Live Video Captioning RAG#

Live Video Captioning RAG sample application uses the Retrieval-Augmentation Generation technique, which transforms live video captions into a knowledge base. The sample application ingests captions from the Live Video Captioning sample application, generates semantic embeddings, and uses LLMs optimized through the OpenVINO™ toolkit to deliver AI-powered chatbot responses grounded in the video context. The sample application builds searchable caption embeddings and interacts with the video content through natural language queries.

Key Features#

  • RAG-based Video Context: Converts caption text from video frames into embeddings and store them in a vector database for semantic search and retrieval.

  • OpenVINO toolkit-LLM Integration: Deploys large language models efficiently on Intel® hardware for context-aware response generation.

  • Interactive Chat Interface: Web-based dashboard for querying video content with streaming responses and an inline preview of retrieved frames and captions.

  • Multi-Model Support: Configurable embedding models and LLM models with flexible model switching for different use cases and performance requirements.

  • Multi-Device Support: CPU and GPU device options for embedding generation and LLM inference, optimized for Intel® platforms.

  • REST API Endpoints: Programmatic access to embedding ingestion (/api/embeddings) and chat queries (/api/chat) for integration with external systems.
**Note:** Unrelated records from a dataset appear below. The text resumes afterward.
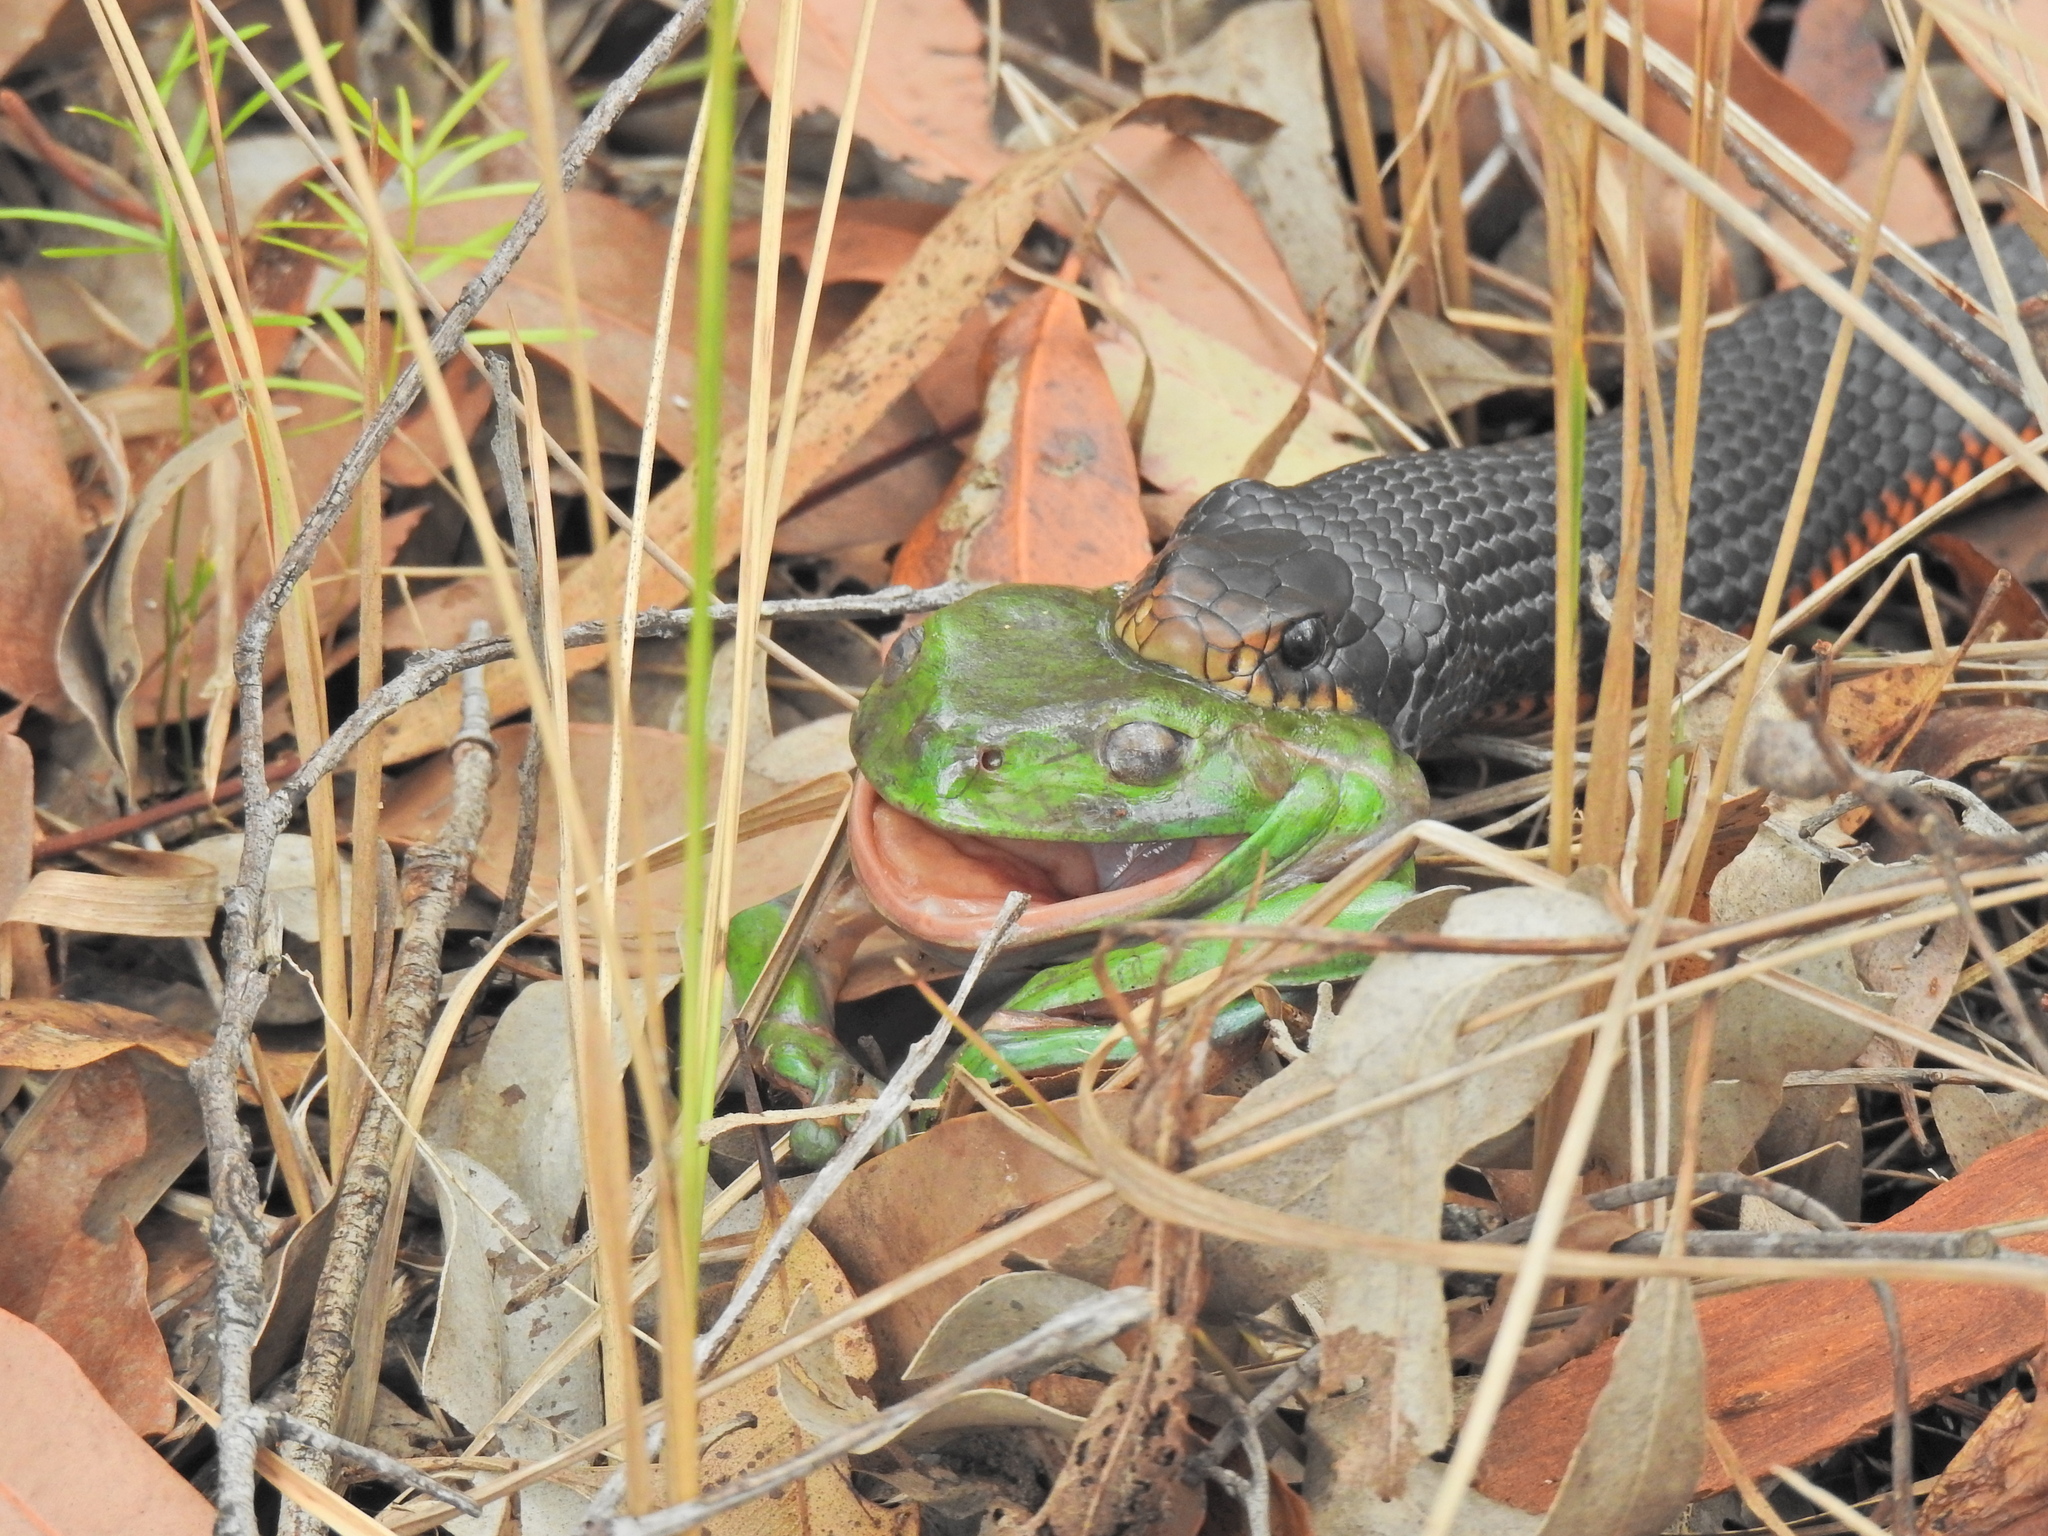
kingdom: Animalia
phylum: Chordata
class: Amphibia
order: Anura
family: Pelodryadidae
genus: Ranoidea
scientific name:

  • Streaming Responses: Real-time chat responses with full caption context and visual frame references for enhanced user understanding.

  • Deployment through Docker Compose tool: Containerized stack for simplified setup and deployment across different environments.

Use Cases#

  • Video Content Search and Discovery: Build searchable knowledge bases from surveillance, educational, or archival videos to find relevant scenes (or frames) and information quickly using natural language queries.

  • Real-time Video Analytics with Q&A: Monitor live video feeds with the ability to ask questions about the video content and receive answers grounded in actual video captions and context.

  • Accessibility and Content Understanding: Generate and query video captions to make the video content more accessible, and enable users to understand the video content without watching the full stream.

  • Intelligent Security and Safety: Deploy RAG-backed chatbots for security monitoring workflows to answer questions about events, activities, and anomalies detected in surveillance video streams.